*** Available data ***
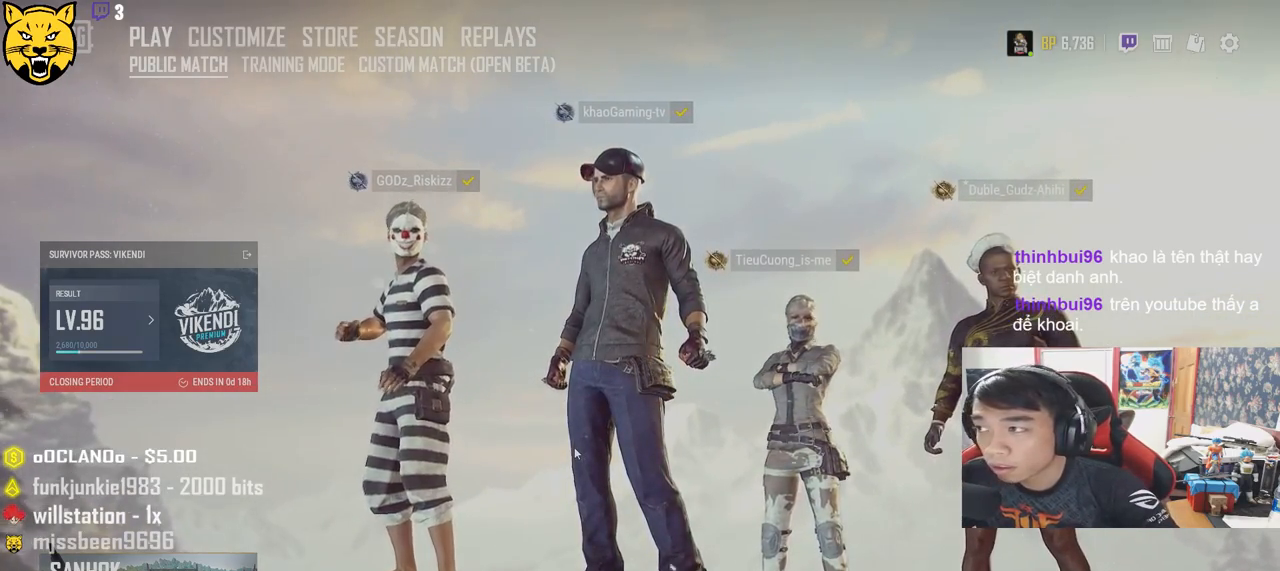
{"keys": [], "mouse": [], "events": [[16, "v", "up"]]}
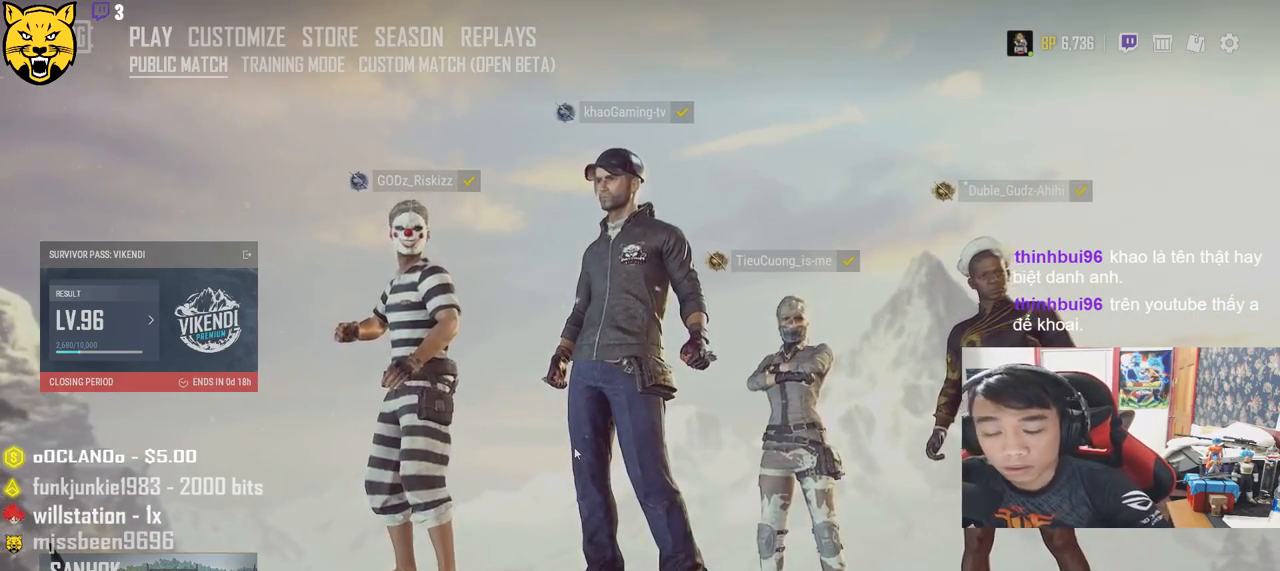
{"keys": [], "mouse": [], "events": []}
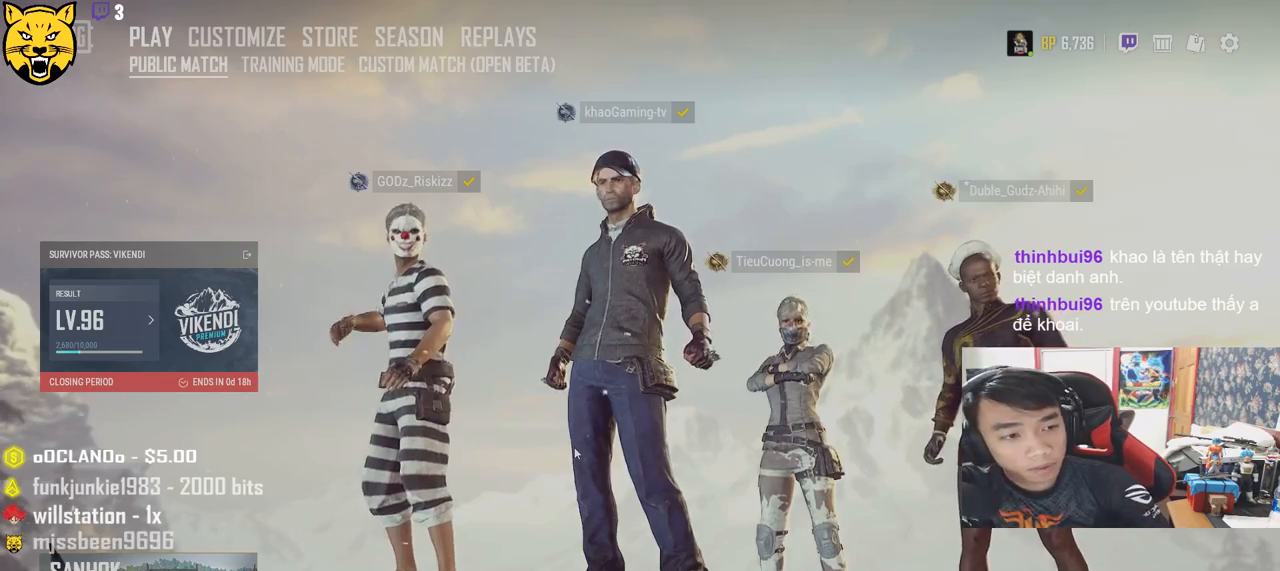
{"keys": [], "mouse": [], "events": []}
*** End of Available data ***
__Instructions to follow__
Output an exact copy of the material, with the pictures removed.

__Problem solution__
{"keys": [], "mouse": [], "events": [[16, "v", "up"]]}
{"keys": [], "mouse": [], "events": []}
{"keys": [], "mouse": [], "events": []}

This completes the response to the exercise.